To be a person back. She was not sure she knew how.

She was staring at the coverlet, trying to digest that revelation, when Thenike came back.

“How are you?”

“I don’t know.”

Thenike sat on the end of the bed. “What is it?”

Marghe did not dare look up from the coverlet. But she had to talk to someone about this, make it real. “There are some things I haven’t told you.” So many things.“About my mother. About what happened to my face.” She touched her nose, the break that only she could see. “About… about why I feel so alone.”

Thenike took her hand. “You’re not alone. I’m listening.”

“Sometimes… sometimes I feel that all I’ve got is my job. I study people, that’s who I am: studier of people. What you said this morning was true. I treat people like interesting specimens, not like humans. And I do it because… because I don’t know how else to behave. It’s as though all I am is my job. All I am is an empty shell. I look all right from a distance, but up close there’s nothing there, nothing behind the pretty whorls and brittle exterior. But I don’t have that job anymore. No shell. But If I don’t have that, then what do I have?”

She did not mention her dream of the ammonite, sinking heavy and solid, complete, into the bones of her hand.

“What did you have before your job?”

Slowly, Marghe told Thenike about how her mother, Acquila, had been an anthropologist before her, how Marghe had taken up the studies because it was a way to be close to her mother when she wasn’t there, which was often.
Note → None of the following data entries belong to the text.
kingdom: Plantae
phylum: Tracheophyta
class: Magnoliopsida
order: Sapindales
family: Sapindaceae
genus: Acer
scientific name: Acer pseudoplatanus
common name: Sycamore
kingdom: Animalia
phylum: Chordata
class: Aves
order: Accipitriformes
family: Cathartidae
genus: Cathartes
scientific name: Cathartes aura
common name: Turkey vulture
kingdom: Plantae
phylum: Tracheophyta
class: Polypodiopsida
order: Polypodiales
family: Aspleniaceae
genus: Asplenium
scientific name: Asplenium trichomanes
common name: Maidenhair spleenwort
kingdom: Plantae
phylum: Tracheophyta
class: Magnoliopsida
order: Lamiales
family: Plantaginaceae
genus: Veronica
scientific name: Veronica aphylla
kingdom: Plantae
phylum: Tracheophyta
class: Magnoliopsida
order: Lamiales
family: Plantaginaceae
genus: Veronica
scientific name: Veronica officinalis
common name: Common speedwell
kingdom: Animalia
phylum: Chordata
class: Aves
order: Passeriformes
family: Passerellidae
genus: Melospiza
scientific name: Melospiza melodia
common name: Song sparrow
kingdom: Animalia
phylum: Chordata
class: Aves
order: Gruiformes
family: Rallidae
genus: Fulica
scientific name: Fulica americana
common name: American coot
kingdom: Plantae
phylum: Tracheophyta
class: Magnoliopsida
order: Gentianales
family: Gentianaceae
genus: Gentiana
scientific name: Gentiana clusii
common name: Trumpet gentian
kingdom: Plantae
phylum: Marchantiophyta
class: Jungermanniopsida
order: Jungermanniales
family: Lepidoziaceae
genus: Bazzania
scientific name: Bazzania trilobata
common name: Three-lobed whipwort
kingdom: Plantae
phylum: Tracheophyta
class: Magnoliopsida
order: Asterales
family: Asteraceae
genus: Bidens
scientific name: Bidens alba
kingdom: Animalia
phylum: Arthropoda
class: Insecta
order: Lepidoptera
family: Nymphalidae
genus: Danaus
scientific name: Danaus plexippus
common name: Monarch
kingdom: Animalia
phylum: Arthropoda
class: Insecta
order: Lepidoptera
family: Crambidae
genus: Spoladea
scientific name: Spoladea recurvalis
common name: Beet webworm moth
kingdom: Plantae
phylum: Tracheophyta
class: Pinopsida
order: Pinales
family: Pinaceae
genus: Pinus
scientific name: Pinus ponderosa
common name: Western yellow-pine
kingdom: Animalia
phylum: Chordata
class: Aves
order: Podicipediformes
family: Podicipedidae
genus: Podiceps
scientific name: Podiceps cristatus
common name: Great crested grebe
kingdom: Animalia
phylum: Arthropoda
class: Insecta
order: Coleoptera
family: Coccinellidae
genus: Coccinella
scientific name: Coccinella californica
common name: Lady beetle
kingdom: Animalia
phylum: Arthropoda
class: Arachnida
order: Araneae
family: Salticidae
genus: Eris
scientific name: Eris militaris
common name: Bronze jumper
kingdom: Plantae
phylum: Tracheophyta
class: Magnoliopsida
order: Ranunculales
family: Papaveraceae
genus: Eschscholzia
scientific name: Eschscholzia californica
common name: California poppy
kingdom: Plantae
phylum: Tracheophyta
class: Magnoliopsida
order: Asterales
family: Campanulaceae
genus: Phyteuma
She told her about Company. About her beating. About the death of her mother and her fear of the virus.

It was not everything, not nearly everything, but it was a start.

They were sitting peacefully, watching the fire, when Gerrel came in with lunch for herself and Marghe.

Thenike looked up. “That smells good.”

“There’s some left in the kitchen. Do you want me to get it for you?”

“Thank you.”

“Here, then. You two start in on these and I’ll bring another bowl for me.”

“If you put them by the fire, they’ll stay warm. We’ll wait for you to rejoin us,” Marghe said. She suddenly needed the company of this unconcerned child and the woman who denied she was wise. She felt depressed and uncertain, not yet ready to be alone with her new and fragile thoughts.

Marghe and Thenike talked every day. Marghe learned of linn cloud, the waterfall cloud in multilayers which brought very heavy rain; of n’gus, queen daggerhorn, sky—stately and slow-moving like the beasts of the forest; of pilwe sky, soft, white undulating cloud that could hide the sun for a whole moon.

She did not know what Thenike learned, but Marghe told her of coming to Jeep, of the trata agreement with Cassil in Holme Valley, of how Holle and Shill had lent her Pella and given her the knife that helped keep her alive. She spent one whole afternoon talking about Aoife.